Juan Uys

A narrative playthrough for a game world design

2020-08-20

The assignment for week 4 for CalArts’ World Design for Video Games asks us to imagine ourselves in our game world, to build on the visual style and concept of our world and to bring it together with a narrative playthrough.

To write a narrative playthrough, imagine yourself as a player in your world. The playthrough leads your character to an initial goal in the game. Focus your playthrough on just a small section of your world, but it can be any part of the game.

While the focus here should be on the environment of the game and how your player/character will navigate through it, in your description you must include:

  • an action you take in that world (opening a door, getting a key, etc)
  • a resident of the world you encounter (NPC, enemy, creature, etc)
  • and one object or item. The player needs to interact with the item in some way.

Write about what the player sees and does each step of the way. The idea here is vivid description of the world, the task at hand and the goal.

The game

Go and recap (see the two links in the intro) the visual style and concept I made for this game. As a reminder, I’m thinking of making a game similar to Jones in the fast lane currently code-named SuperMe.

My submission

It’s 1920, in The City, a grid of gray buildings in Art Deco style. The dodgy parts of town have factories and run-down buildings. You just arrived here, with plans to succeed and make it big.

You move into your apartment, a little shoebox in the rough part of town. It’s all you can afford right now. The carpet is worn and smells of old cigarettes. It’s night and you’re tired, but the first thing you do is pick the local newspaper up off the floor amongst all the other spam that has been pushed through the letter box recently, and you flip over to the classifieds section. Your first mission: to find a job. You circle “milkshake operator” as it seems like to only thing you’re qualified for.
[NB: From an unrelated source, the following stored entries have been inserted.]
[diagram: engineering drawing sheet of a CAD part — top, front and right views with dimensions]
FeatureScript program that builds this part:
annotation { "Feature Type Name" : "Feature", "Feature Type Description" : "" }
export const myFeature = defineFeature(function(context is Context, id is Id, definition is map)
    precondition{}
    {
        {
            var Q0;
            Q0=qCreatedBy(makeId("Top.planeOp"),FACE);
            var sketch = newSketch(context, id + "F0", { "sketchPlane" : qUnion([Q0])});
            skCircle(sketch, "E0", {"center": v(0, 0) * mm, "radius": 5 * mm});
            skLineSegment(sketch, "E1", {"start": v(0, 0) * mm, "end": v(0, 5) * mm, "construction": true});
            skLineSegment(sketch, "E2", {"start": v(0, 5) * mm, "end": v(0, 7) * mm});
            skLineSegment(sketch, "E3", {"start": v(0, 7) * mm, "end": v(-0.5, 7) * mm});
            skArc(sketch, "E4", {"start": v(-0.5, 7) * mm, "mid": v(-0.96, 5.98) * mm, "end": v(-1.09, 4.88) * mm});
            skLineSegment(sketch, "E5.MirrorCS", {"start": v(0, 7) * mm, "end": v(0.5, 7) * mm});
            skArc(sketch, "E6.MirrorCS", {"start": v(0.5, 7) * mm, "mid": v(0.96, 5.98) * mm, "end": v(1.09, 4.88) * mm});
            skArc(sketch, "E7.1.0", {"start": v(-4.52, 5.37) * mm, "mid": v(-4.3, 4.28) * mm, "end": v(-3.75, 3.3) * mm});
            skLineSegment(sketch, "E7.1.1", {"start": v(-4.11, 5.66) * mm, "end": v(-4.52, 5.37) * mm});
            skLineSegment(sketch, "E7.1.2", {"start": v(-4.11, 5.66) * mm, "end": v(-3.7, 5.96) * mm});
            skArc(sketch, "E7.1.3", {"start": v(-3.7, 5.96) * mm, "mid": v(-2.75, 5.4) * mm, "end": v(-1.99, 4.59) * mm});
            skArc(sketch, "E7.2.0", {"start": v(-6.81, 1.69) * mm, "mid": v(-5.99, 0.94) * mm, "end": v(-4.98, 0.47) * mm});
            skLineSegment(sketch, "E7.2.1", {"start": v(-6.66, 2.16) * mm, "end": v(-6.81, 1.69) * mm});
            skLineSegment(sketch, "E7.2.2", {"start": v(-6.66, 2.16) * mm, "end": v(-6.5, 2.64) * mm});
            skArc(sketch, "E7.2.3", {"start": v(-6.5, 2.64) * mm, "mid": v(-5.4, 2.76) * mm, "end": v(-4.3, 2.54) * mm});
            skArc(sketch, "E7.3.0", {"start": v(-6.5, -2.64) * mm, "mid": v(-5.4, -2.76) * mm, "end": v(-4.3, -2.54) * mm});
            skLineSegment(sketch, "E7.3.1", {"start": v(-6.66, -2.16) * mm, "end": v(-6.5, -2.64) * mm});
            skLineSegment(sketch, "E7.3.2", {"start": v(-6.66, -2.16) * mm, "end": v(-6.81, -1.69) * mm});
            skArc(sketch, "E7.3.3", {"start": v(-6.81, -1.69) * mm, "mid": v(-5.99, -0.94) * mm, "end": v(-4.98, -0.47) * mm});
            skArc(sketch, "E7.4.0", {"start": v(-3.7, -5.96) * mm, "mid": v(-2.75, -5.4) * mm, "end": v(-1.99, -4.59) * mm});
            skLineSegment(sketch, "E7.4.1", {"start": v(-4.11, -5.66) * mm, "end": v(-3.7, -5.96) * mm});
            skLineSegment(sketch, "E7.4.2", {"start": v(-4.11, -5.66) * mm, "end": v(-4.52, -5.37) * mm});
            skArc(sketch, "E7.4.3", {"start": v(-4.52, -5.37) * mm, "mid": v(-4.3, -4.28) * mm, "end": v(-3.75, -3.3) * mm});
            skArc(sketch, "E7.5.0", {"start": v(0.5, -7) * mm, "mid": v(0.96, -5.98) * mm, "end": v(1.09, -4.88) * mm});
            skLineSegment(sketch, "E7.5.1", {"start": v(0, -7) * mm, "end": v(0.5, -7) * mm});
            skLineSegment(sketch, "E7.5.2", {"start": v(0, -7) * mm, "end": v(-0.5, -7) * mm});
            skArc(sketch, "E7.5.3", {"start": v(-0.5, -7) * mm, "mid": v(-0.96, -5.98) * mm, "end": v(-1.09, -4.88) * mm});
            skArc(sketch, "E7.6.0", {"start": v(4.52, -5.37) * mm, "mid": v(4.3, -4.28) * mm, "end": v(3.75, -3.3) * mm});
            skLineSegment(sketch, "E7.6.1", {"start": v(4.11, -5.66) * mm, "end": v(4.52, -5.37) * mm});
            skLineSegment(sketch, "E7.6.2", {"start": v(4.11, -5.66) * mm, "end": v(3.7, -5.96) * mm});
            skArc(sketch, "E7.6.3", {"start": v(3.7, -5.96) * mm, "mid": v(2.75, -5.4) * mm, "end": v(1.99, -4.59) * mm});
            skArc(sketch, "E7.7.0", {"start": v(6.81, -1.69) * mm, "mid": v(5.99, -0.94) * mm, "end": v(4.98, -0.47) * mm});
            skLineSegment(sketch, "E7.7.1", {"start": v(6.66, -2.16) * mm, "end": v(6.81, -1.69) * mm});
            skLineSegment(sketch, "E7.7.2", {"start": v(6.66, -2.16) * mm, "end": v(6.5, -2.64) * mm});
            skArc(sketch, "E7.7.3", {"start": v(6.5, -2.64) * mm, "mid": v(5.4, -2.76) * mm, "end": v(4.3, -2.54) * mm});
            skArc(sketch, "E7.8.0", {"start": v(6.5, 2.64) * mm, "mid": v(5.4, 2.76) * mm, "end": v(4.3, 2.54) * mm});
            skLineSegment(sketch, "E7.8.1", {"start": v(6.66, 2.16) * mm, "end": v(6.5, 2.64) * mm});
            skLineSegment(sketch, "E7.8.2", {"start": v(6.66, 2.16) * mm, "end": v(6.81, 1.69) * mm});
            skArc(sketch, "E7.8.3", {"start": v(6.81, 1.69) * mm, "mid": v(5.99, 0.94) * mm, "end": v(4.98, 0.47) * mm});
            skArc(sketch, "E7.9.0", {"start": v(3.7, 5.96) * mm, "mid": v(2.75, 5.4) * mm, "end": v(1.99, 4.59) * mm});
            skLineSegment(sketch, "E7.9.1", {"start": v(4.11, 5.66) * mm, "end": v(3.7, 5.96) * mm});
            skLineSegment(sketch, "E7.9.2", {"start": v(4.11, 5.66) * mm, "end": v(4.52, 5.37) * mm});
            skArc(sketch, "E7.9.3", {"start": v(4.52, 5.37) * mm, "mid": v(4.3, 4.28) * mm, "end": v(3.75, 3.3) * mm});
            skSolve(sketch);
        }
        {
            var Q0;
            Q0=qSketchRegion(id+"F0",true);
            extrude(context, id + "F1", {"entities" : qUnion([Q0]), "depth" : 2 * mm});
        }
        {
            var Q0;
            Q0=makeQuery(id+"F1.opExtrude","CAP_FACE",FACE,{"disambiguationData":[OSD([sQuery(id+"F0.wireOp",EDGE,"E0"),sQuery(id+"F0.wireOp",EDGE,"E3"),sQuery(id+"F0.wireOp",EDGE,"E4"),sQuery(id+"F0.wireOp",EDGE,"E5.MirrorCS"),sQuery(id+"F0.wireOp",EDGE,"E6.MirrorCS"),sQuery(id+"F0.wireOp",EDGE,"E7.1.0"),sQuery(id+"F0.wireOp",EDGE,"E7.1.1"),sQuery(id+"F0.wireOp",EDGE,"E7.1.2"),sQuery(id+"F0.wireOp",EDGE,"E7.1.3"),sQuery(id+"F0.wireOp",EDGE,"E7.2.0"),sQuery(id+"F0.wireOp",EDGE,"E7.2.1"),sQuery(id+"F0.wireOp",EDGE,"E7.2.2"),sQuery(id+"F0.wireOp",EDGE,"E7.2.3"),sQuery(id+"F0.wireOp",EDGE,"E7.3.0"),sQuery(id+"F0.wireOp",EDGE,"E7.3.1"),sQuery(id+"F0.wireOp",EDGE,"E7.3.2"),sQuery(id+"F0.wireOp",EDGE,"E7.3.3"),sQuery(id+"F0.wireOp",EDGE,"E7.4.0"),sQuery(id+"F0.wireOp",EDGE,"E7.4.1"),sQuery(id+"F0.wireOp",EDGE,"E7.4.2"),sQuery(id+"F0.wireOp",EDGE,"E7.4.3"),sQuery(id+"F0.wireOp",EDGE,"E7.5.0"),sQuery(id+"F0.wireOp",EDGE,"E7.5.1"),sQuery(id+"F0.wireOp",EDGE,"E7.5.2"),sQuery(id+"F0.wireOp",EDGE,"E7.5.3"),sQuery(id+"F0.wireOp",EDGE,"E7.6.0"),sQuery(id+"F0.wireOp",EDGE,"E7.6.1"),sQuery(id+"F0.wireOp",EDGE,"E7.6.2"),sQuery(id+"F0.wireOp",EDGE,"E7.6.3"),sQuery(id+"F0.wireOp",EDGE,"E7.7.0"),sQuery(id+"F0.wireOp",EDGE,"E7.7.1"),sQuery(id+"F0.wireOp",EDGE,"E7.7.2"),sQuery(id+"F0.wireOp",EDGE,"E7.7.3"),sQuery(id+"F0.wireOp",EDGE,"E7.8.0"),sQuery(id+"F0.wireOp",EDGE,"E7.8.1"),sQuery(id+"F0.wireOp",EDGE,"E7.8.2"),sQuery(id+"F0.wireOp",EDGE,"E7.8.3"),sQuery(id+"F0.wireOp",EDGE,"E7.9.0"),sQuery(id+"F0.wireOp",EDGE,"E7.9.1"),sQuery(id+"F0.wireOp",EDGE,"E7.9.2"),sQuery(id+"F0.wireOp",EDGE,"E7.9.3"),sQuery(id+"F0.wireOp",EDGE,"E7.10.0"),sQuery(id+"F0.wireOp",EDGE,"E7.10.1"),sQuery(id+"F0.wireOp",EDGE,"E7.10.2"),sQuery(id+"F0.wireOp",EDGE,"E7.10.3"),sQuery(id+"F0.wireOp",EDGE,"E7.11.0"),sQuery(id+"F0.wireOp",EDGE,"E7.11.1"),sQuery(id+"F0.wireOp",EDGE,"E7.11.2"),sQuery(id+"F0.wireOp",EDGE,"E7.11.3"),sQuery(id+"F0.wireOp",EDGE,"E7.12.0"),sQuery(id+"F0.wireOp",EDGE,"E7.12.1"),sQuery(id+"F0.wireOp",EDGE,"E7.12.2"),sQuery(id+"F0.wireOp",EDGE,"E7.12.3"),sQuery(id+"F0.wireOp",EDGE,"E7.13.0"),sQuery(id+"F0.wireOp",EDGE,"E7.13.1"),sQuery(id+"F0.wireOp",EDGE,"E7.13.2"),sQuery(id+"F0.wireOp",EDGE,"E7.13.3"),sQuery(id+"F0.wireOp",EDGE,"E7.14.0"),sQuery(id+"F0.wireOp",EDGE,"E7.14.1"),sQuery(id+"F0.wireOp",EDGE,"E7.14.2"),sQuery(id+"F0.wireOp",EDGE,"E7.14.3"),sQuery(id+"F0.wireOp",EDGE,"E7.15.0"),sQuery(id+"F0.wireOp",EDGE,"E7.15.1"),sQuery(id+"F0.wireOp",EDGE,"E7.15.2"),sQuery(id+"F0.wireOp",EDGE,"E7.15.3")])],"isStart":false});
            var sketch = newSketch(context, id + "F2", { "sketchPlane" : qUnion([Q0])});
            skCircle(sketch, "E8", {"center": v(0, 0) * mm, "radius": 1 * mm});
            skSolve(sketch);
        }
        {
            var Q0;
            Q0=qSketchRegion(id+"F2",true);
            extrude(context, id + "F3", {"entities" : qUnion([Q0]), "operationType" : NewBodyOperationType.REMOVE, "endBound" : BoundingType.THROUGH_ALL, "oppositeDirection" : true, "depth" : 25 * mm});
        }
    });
In the morning there is a bang on the door, and it wakes you up. You open the door, and you meet your landlord face-to-face for the first time. A stout greasy man with a booming voice asking you if you’re settling in nicely, but not waiting for an answer. He says your cheque for the deposit and first month’s rent bounced, and you have to cough it up right there, right now, or you’re out on the street. There goes two thirds of your savings, right off the bat. He leaves, and you look at the clock. Your first interview starts in 10 minutes, and if you don’t leave right now, you’ll be late. Oh, and you have to remember to buy an alarm clock…

Art Deco City

Conclusion

(This doesn’t go into the submission.) Writing narrative playthroughs are fun. (Well, I find writing fun!) It really helps solidifying some of the gameplay ideas you have in your head. Even if not all of it makes it into the game, it lends your character and world a sense of identity. Maybe lore. It will certainly help to refer to narrative playthroughs when you actually build the game, to remind you of the character’s world and challenges, the mood, etc.